**Exercise 1**
Translate this sentence from the passage on autonomous vehicle development into Spanish: "As a result, a huge amount of development man-hours are required."
**Exercise 2**
In the passage on autonomous vehicle development, give everything from "The present disclosure describes" down to "autonomous driving vehicle." again, renaming "effort" as "workload".
**Exercise 3**
Answer these questions using the passage on autonomous vehicle development.
(a) Which three properties of the external sensors are named as things the route-plan input data can depend on?
(b) According to the passage, what is required as a result of re-adapting route plans separately?
(c) In the first step of the method, what vehicle is used to train the machine learning model?

**Extracted text**

In an autonomous driving vehicle that recognizes an external environment based on detection results of external sensors to plan a route, and that performs autonomous driving control based on the planned route, input data for the route plan changes depending on, for example, the number, the types, and the detection performances of the external sensors. For this reason, in the related art, the result of adapting the route plan cannot be simply used between autonomous driving vehicles including external sensors with different configurations, and route plans need to be separately re-adapted according to different input data. As a result, a huge amount of development man-hours are required.
The present disclosure describes reducing the effort of re-adapting a second autonomous driving vehicle having a second sensor specification, which is inferior to a first sensor specification in at least one of a number, a type, and a detection performance, separately from a first autonomous driving vehicle.
One aspect of the present disclosure is a method for developing an autonomous driving vehicle including an external sensor including a number, a type, and a detection performance as a sensor specification, in which the autonomous driving vehicle includes an autonomous driving system configured to apply a machine learning model to at least a recognition process to recognize an external environment based on a detection result of the external sensor and a planning process to plan a route using a result of the recognition process among the recognition process, the planning process, and a vehicle control process to perform autonomous driving control based on the planned route, the machine learning model being configured to output the route by taking the detection result of the external sensor as an input, the method including: a first step of training the machine learning model by adapting at least the recognition process and the planning process using a first autonomous driving vehicle including the external sensor having a first sensor specification; and a second step of applying the machine learning model trained in the first step to a second autonomous driving vehicle including the external sensor having a second sensor specification that is inferior to the first sensor specification in at least one of the number, the type, and the detection performance.

Saved entries
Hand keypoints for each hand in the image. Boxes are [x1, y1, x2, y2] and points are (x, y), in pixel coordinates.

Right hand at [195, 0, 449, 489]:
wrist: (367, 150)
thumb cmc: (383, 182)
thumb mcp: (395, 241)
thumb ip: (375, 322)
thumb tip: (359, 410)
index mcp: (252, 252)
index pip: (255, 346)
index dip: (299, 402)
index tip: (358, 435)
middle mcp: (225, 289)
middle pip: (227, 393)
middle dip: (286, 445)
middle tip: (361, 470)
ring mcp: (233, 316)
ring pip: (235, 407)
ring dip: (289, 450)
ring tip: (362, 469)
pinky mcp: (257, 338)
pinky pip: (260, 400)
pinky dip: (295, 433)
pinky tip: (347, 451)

**Solution 1**
Como resultado, se requiere una enorme cantidad de horas-hombre de desarrollo.

**Solution 2**
The present disclosure describes reducing the workload of re-adapting a second autonomous driving vehicle having a second sensor specification, which is inferior to a first sensor specification in at least one of a number, a type, and a detection performance, separately from a first autonomous driving vehicle.

**Solution 3**
(a) The number, the types, and the detection performances of the external sensors.
(b) A huge amount of development man-hours.
(c) A first autonomous driving vehicle including the external sensor having a first sensor specification.